Former Disney Performer Says Characters Are Only Allowed to Speak English in Viral Video

A former Walt Disney World character actor has gone viral on TikTok for revealing a rule she said she was "shocked" people were not already aware of.

Jessica Tremmel, who posts on TikTok from the account @tremainetok, told Newsweek she worked at the park for three years and played dozens of costume characters (think, Mickey Mouse) and as a "face actor" (characters whose faces show and in turn interact with guests).

It was her experience as a face actor, playing Lady Tremaine, Cinderella's stepmother, that this rule came into play.

In a now-viral video viewed over 1.2 million times, Tremmel explained that while in character, actors are not allowed to speak languages other than English. In the video—which she captioned "Things I could have been fired for..."—she confessed that she would sometimes break this rule, having knowledge of both French and Spanish, to communicate with guests who were non-English speakers.

"I loved just going up to tables where people didn't speak English and surprising them with the fact that I spoke their language," she said in the video.

Tremmel said in a follow-up video that this rule was due to "character integrity" meaning it is important that every actor playing Lady Tremaine, for example, speaks similarly. If one actor speaks Spanish and the other does not—the consistency is lost.

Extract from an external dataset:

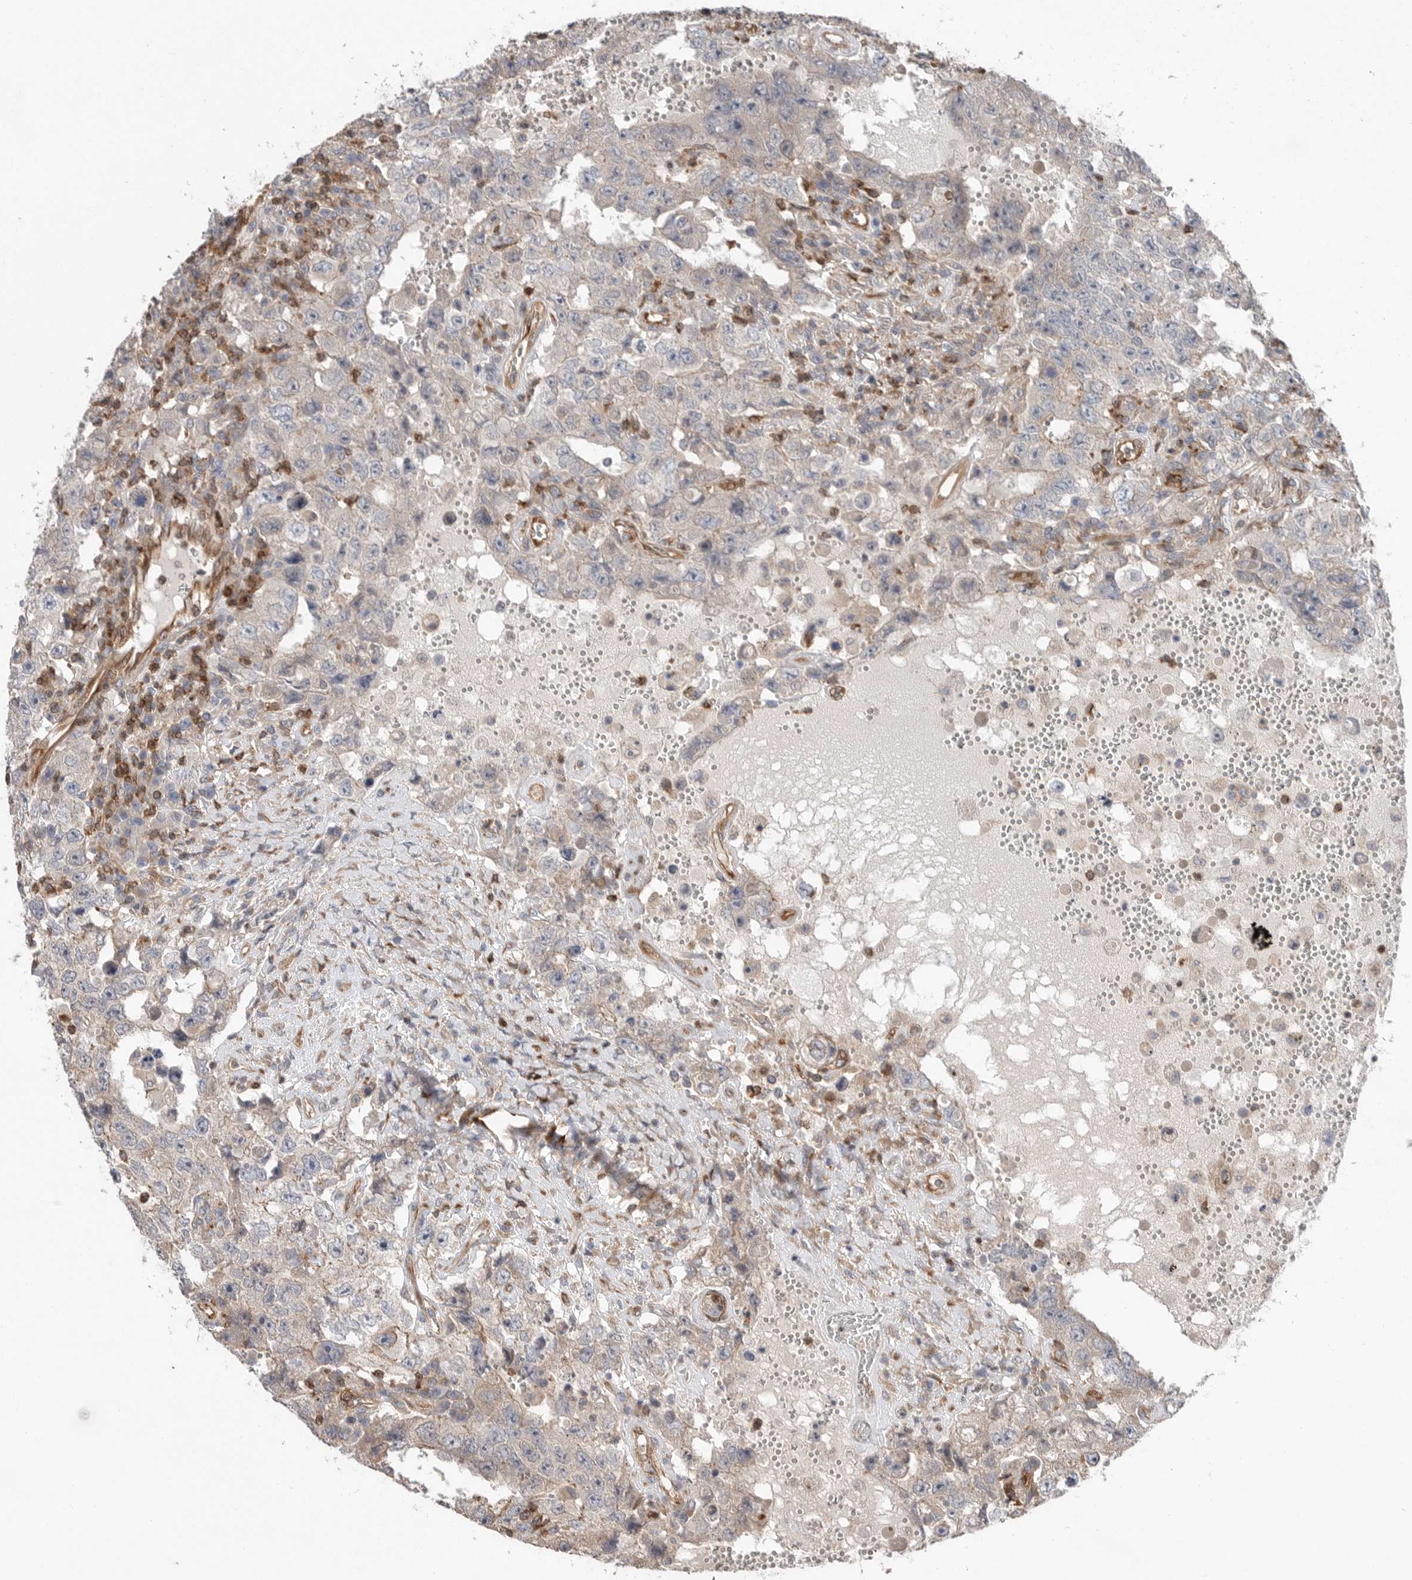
{"staining": {"intensity": "weak", "quantity": "<25%", "location": "cytoplasmic/membranous"}, "tissue": "testis cancer", "cell_type": "Tumor cells", "image_type": "cancer", "snomed": [{"axis": "morphology", "description": "Carcinoma, Embryonal, NOS"}, {"axis": "topography", "description": "Testis"}], "caption": "The image exhibits no staining of tumor cells in testis cancer (embryonal carcinoma).", "gene": "PRKCH", "patient": {"sex": "male", "age": 26}}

She told Newsweek that while on the surface the rule makes sense, the rule is not consistent across parks worldwide. In fact, Tremmel said, performers are encouraged to be multilingual in parks like those in Hong Kong and Paris.

Disney World
In a now-viral video, a formal Disney World performer says she was told she was not allowed to speak any language other than English while in character. Walt Disney World Resort marked its 45th anniversary on October 1, 2016 in Lake Buena Vista, Florida. Jacqueline Nell/Disneyland Resort/Getty Images

If the rule is "going to be justified as character integrity," she told Newsweek, then there should be interpreters available to non-English speaking guests to ensure they are able to have the same experience as those who speak English. Or, she said, character performers should be able to go through the same language testing that is available to other non-costume-wearing Disney World staff in order to be approved as multilingual.

She said at the time of her employment at the park in the early 2010s it was made very clear to her during training that performers were not allowed to communicate in anything other than English. Now, though, she said some characters are approved to be bilingual such as Princess Elena, a relatively new addition to the Disney Princess family. Tremmel said when the park was initially casting for this role, it was a requirement that the actor spoke Spanish.

Newsweek reached out to Walt Disney World for comment.

One commenter addressed that Lady Tremaine could have spoken french given that the story of Cinderella takes place in France.

Disney World Character
Jessica Tremmel dressed as Lady Tremaine during her time working as a performer at Disney World in the early 2010s. Tremmel explained in her viral TikTok that she would sometimes break the park's "English only" rule when interacting with guests. Courtesy of Jessica Tremmel

"[T]he Cinderella story takes place in France so it would only make sense for those characters to at least understand French," she said responding to the comment. "That being said it's very hard to cast actors in the U.S. who speak French."

While she was never caught breaking this rule while working at Disney, Tremmel said she does know other performers who have been caught, particularly those who use American Sign Language (ASL.) This can happen, she said, either because someone reports it or if a video goes viral of the performer having the interaction with a guest.

"[W]hich is another reason why I am very verbal about not filming characters for viral videos," Tremmel told Newsweek.

She said that a large reason for sharing her story online is to "give a voice to the voiceless"—the real people playing the characters. Tremmel told Newsweek that working at Disney World was some of the "hardest" and "most traumatic" work of her career.

"[Performers] are often treated like they are cartoon characters rather than real people," Tremmel said.